CNN has learned that the manufacturer of the endoscope involved in two superbug deaths at UCLA never obtained permission to sell the device, according to an official at the Food and Drug Administration.

Olympus started selling its TJF-Q180V duodenoscope in 2010, but the FDA didn’t notice until late 2013 or early 2014 that the company had never asked for clearance to put it on the market, according to Karen Riley, deputy director of strategy for the FDA’s Office of External Affairs.

“Why didn’t we notice it? I don’t know,” Riley said.

“Can you imagine a prescription drug getting out on the market that didn’t go through the approval process?” asked Dr. Steven Nissen, the chief of cardiovascular medicine at the Cleveland Clinic, who’s testified to Congress about device safety problems. “Devices need to be regulated more vigorously. This is really disturbing.”

In a statement, Olympus said it didn’t think needed the FDA’s permission to sell the device, but now at the request of the agency, it has applied for that permission. That application is still pending.

Outbreak started at UCLA

Seven hospital patients at Ronald Reagan UCLA Medical Center were infected with the deadly superbug CRE – also known as carbapenem-resistant Enterobacteriaceae – from October to January, according to hospital officials. Two of those patients died.

The patients caught CRE after routine endoscopic treatments. Hospital officials believe two medical scopes that still carried the deadly bacteria even after disinfection guidelines were followed were the cause of the superbug outbreak.

The medical center has contacted 179 others who had endoscopic procedures between October and January and is offering them home tests to screen for the bacteria.

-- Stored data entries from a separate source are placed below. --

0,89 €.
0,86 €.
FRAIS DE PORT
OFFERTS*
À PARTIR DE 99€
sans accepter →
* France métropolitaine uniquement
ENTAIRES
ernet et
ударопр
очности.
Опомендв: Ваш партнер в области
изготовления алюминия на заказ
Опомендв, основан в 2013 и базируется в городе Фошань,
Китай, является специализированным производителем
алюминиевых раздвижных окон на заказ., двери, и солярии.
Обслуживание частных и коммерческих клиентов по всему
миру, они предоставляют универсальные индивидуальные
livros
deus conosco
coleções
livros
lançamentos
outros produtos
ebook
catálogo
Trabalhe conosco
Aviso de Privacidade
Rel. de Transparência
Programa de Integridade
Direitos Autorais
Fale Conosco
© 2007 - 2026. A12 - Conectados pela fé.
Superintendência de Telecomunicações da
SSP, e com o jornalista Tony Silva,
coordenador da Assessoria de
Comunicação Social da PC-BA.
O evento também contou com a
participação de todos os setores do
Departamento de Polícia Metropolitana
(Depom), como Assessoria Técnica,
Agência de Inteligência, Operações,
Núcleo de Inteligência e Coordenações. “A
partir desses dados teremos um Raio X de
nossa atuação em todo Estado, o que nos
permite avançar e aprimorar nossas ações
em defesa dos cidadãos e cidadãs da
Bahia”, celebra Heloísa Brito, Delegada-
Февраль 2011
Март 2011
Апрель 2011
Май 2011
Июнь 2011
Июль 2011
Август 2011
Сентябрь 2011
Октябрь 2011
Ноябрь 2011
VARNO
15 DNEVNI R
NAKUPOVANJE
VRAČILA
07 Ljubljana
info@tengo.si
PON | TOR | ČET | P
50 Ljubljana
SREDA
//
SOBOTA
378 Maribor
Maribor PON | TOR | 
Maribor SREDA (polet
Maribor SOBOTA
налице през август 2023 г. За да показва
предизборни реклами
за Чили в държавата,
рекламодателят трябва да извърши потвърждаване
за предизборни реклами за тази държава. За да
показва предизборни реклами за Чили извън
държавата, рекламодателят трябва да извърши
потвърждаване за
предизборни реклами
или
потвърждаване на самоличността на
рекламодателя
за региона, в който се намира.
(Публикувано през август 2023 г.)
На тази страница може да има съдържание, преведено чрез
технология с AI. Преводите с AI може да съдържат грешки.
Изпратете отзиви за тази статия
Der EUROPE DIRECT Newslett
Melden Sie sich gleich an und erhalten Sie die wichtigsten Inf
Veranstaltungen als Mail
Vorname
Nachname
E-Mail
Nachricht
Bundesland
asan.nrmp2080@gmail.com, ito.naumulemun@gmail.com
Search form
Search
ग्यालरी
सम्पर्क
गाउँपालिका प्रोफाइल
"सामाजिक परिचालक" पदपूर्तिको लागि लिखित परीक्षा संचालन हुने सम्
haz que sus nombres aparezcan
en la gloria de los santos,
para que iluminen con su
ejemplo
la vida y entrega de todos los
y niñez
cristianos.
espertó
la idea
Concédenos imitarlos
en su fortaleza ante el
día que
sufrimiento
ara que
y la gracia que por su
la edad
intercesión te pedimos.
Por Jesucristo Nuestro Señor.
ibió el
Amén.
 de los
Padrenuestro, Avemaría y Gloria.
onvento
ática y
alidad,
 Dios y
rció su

Four other patients at Cedars-Sinai Medical Center in Los Angeles have also been infected with the superbug linked to a contaminated duodenoscope, according to a statement released by the hospital. The medical scope was used in all four patients, between August and January 2015. Sixty-four other patients who had a duodenoscope procedure with that particular scope are being informed by mail, “out of an abundance of caution.”

Not safer

According to FDA rules, a manufacturer must seek clearance for a new model if it includes changes that “could significantly affect the safety or effectiveness of the device.”